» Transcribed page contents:
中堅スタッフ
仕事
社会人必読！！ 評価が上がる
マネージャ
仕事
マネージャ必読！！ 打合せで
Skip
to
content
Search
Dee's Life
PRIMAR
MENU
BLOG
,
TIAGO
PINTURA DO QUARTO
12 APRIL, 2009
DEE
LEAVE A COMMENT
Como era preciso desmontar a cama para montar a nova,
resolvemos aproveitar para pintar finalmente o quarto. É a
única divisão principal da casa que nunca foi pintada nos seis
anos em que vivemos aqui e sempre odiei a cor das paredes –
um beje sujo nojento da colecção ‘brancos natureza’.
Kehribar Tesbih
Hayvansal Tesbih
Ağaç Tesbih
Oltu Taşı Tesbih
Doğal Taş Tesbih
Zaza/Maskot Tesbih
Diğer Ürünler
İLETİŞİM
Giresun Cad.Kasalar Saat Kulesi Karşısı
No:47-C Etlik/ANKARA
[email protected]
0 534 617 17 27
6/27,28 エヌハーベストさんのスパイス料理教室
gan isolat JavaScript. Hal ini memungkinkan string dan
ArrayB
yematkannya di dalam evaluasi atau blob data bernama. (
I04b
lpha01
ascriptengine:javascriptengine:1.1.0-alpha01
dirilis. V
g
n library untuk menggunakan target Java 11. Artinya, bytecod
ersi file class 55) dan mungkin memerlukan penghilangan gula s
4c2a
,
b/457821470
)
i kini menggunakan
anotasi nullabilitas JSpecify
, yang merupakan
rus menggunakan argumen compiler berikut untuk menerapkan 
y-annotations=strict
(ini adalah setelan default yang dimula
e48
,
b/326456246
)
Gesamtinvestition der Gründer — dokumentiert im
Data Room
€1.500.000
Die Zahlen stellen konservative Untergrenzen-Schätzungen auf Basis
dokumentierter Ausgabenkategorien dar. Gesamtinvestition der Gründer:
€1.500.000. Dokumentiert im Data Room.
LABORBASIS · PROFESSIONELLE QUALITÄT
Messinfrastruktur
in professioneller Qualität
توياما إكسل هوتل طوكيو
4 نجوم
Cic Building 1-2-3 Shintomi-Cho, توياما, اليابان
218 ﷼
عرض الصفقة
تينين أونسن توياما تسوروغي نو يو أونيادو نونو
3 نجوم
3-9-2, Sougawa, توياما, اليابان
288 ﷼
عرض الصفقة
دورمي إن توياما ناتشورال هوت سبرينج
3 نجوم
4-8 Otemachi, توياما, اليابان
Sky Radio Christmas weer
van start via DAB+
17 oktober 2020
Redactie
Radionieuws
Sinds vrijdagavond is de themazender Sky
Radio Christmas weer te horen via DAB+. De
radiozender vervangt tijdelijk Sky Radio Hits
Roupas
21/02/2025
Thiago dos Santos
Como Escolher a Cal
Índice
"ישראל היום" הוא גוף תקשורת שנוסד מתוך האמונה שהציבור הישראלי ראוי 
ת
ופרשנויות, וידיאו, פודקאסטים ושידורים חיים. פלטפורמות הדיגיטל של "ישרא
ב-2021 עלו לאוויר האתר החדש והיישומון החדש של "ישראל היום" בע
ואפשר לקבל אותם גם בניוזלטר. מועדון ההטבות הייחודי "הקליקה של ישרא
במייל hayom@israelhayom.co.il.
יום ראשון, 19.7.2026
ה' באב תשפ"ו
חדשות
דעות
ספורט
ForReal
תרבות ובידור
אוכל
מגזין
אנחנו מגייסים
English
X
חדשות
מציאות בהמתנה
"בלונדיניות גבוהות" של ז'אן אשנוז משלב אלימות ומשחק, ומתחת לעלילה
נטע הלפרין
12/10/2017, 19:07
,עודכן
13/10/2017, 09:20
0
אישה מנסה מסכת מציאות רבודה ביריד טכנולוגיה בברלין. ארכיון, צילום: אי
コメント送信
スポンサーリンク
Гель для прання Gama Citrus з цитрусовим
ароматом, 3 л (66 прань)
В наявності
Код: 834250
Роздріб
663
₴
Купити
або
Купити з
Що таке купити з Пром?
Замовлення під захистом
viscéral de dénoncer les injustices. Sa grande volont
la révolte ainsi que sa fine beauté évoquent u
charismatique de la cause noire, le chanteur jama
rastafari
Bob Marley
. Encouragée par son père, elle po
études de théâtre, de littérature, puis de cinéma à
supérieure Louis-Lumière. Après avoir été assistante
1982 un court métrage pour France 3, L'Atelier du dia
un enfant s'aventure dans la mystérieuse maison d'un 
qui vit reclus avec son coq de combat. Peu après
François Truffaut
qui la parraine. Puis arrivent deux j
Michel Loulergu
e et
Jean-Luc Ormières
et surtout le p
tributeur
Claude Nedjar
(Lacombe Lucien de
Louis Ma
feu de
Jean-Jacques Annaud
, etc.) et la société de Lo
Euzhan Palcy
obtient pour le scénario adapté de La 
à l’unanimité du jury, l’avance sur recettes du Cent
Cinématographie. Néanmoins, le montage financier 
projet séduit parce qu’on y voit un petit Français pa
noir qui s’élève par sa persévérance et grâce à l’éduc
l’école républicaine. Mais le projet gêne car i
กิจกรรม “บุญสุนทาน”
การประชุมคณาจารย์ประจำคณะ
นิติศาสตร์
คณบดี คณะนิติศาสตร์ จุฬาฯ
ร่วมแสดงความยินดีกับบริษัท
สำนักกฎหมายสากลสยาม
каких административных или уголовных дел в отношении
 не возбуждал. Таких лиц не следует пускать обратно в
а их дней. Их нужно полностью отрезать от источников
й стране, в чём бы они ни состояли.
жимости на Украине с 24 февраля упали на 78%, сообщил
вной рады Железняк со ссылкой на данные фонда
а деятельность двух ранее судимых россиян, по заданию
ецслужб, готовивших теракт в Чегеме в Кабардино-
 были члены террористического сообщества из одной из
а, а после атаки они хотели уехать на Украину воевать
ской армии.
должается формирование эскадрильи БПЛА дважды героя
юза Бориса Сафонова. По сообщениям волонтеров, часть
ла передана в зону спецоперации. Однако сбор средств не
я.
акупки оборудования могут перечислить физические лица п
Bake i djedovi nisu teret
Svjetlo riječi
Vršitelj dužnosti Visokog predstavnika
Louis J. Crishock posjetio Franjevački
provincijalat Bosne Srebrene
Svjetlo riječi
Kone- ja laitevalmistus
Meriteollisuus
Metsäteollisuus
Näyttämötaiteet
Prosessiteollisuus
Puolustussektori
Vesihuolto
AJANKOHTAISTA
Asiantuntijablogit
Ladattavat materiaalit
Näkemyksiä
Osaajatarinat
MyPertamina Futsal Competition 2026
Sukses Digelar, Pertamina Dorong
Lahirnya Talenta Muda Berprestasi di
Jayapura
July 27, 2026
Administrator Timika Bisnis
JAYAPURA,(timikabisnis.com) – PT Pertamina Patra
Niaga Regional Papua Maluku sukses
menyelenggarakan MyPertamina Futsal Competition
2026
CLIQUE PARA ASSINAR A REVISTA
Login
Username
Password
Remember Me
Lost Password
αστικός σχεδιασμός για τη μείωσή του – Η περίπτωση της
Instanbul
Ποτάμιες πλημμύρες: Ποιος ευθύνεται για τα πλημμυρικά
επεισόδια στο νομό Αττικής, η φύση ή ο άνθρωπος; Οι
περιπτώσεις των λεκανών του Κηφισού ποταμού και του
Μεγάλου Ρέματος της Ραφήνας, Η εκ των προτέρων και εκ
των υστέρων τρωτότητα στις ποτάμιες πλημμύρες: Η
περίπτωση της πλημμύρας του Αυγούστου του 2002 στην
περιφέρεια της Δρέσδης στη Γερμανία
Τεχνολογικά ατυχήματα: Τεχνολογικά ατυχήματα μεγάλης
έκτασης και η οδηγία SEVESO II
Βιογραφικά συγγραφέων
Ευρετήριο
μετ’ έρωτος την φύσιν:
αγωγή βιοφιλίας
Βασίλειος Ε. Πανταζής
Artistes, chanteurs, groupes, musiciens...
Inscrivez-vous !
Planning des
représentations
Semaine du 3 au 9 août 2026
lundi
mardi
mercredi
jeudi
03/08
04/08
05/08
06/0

» Your instructions:
Give back the entries above exactly as they are, from their first line through the line that contains "anos em que", both included, with nothing else.

» Response for this exercise:
中堅スタッフ
仕事
社会人必読！！ 評価が上がる
マネージャ
仕事
マネージャ必読！！ 打合せで
Skip
to
content
Search
Dee's Life
PRIMAR
MENU
BLOG
,
TIAGO
PINTURA DO QUARTO
12 APRIL, 2009
DEE
LEAVE A COMMENT
Como era preciso desmontar a cama para montar a nova,
resolvemos aproveitar para pintar finalmente o quarto. É a
única divisão principal da casa que nunca foi pintada nos seis
anos em que vivemos aqui e sempre odiei a cor das paredes –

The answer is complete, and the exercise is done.